Surat rumah yang semula sudah ditemukan Ambar dan tergeletak di atas tempat tidur kayu, disambar wanita itu dan dilemparkan tepat ke wajah Harjo. "Ambil dan pergi!"
Kertas berharga jatuh ke lantai dan dipungut oleh Harjo, lalu dibaca olehnya untuk memastikan kalau benar surat itu yang diinginkannya. Ia menjentik kertas itu sambil tersenyum karena telah berhasil mendapatkannya. Menurut teman-temannya yang sekarang merangkap sebagai penasehat usahanya, rumah itu telah berlipat harganya karena menjadi jalur burung walet. Nantinya kalau benar ada sarang burungnya, harganya bisa naik lagi.
"Kau sudah dapat yang kau mau, pergi dan jangan datang lagi!" usir Ambar kasar.
"Urusanku denganmu sudah beres. Tapi ... aku masih belum selesai dengan Bik Wati! Ibu juga tetap akan memeriksa barangnya untuk memastikan dia tak mencuri."

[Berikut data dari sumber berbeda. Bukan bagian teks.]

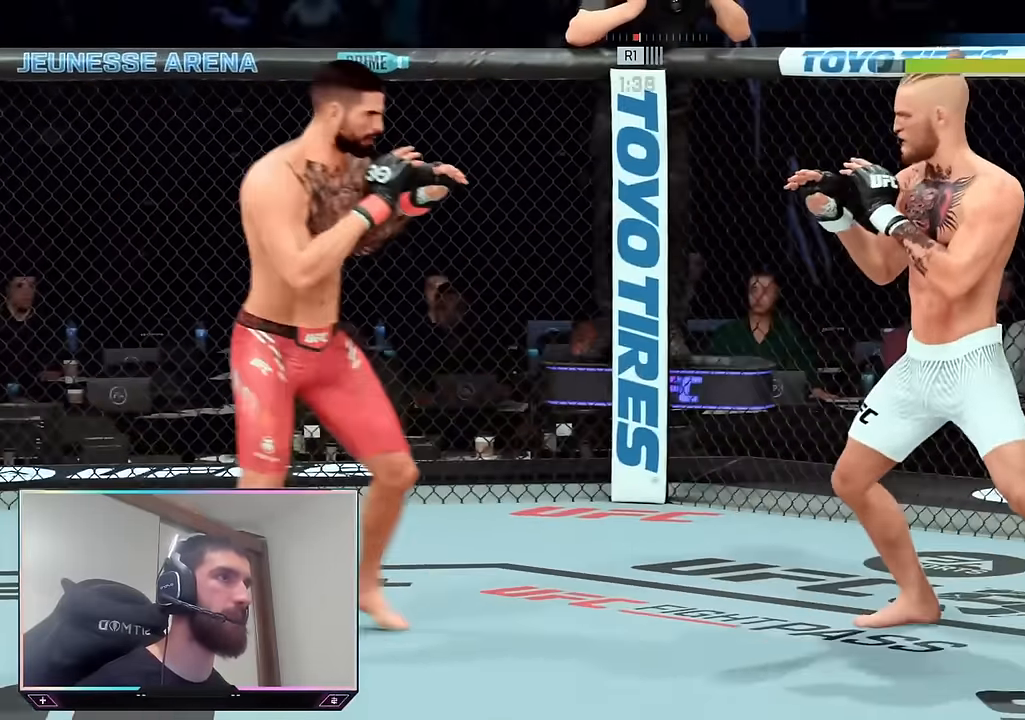
{"buttons": [], "left_stick": "down-right", "right_stick": "center", "events": [[383, "left_stick", "down-right"]]}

"Harjo!" teriak Ambar ketika pria itu menarik buntalan kain di tangan Bik Wati. Ia heran bagaimana mantan suaminya telah berubah menjadi orang yang demikian piciknya, berbeda dengan beberapa tahun lalu ketika mereka membantu keluarga Wiwik yang sedang kesulitan keuangan.
"Nyonya ... nggak apa. Biarkan Den Harjo melihat kalau meskipun Bibik miskin harta tapi Bibik nggak miskin akhlak." Seteleah berkata demikian, Bik Wati meletakkan buntalannya ke lantai semen lalu membukanya agar dapat dilihat oleh bekas tuannya. Isinya hanya beberapa pakaian dan kain panjang yang warnanya sudah pudar, sama sekali tak ada barang berharga seperti yang dicurigai Harjo.
"Sekarang Den Harjo sudah lihat 'kan? Kami memang miskin, Den, tapi kami juga terhormat."
"Baguslah kalau Bibik nggak ambil apa-apa. Aku hanya berjaga-jaga saja. Berhubung di rumah sekarang banyak keramik berharga yang hilang," kilah Harjo agar tidak merasa malu. Kemudian ia berpaling pada Ambar.
"Aku ambil kembali hakku atas rumah ini."
Ambar bahkan tak sudi melihat wajah picik itu dan ingin ia cepat-cepat pergi sampai terdengar suara Arimbi memanggil, "Bapaaaaak!"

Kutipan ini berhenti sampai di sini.